Yaniv Luzon

Personal information
- Full name: Yaniv Luzon
- Date of birth: August 6, 1981 (age 43)
- Place of birth: Hod Hasharon, Israel
- Position(s): Midfielder

Team information
- Current team: Hapoel Hod HaSharon (manager)

Youth career
- 2002: Hapoel Petah Tikva

Senior career*
- Years: Team / Apps / (Gls)
- 1999–2004: Hapoel Petah Tikva / 92 / (8)
- 2004–2006: Maccabi Herzliya
- 2006–2007: Hapoel Petah Tikva
- 2009–2011: Maccabi Ahi Nazareth / 27 / (9)
- 2011–2014: Hapoel Petah Tikva / 17 / (3)
- 2013–2014: → Hapoel Ramat Gan (loan) / 28 / (0)
- 2014–2016: Hapoel Hod HaSharon / 44 / (15)

International career
- Israel U-21 / 7 / (0)

Managerial career
- 2015–2018: Hapoel Hod HaSharon U19
- 2018: Hapoel Petah Tikva U19
- 2019–: Hapoel Hod HaSharon

= Yaniv Luzon =

Israeli footballer

Yaniv Luzon (יניב לוזון; born 6 August 1981) is an Israeli former footballer who played as an attacking or defending central midfielder or as a playmaker.
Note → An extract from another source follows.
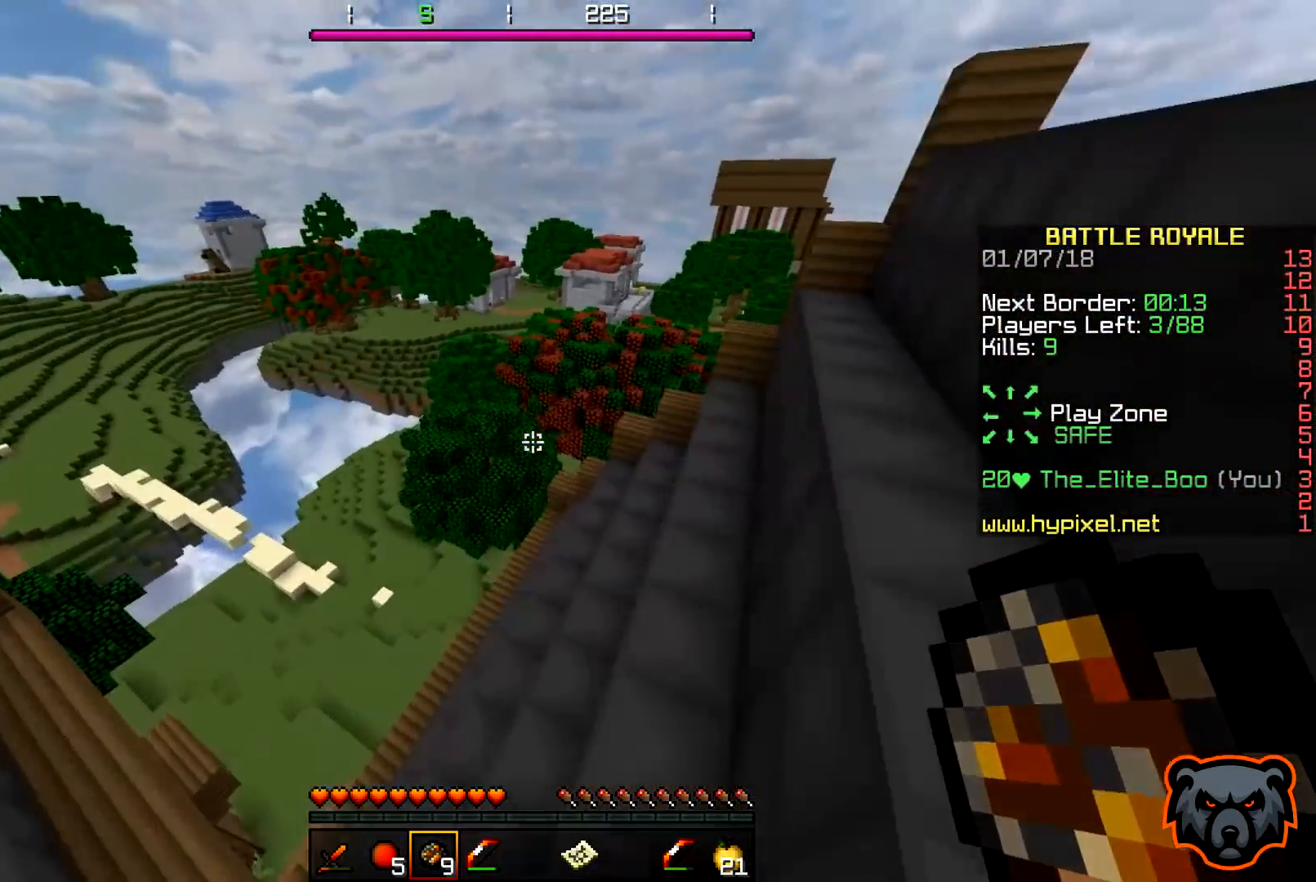
{"keys": ["d", "w"], "events": [[117, "d", "down"], [217, "a", "up"]]}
Today, he is a manager for Hapoel Hod HaSharon.

==Career==
Luzon began his career with Hapoel Petah Tikva. He has also played for Maccabi Herzliya and Bnei Sakhnin. He moved to Maccabi Ahi Nazareth in 2009.

==International==
Luzon made seven appearances for the Israel national team.